> _Exercise directions_: Repeat word for word the line with "Área de 378.7 Mts2." and every line after it until the records below run out.

> _Given records_:

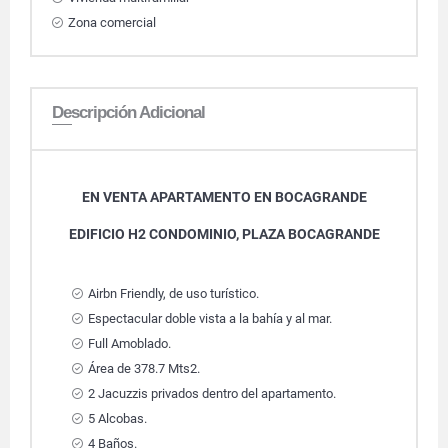
Zona comercial
Descripción Adicional
EN VENTA APARTAMENTO EN BOCAGRANDE
EDIFICIO H2 CONDOMINIO, PLAZA BOCAGRANDE
Airbn Friendly, de uso turístico.
Espectacular doble vista a la bahía y al mar.
Full Amoblado.
Área de 378.7 Mts2.
2 Jacuzzis privados dentro del apartamento.
5 Alcobas.
4 Baños.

> _Task answer_:
Área de 378.7 Mts2.
2 Jacuzzis privados dentro del apartamento.
5 Alcobas.
4 Baños.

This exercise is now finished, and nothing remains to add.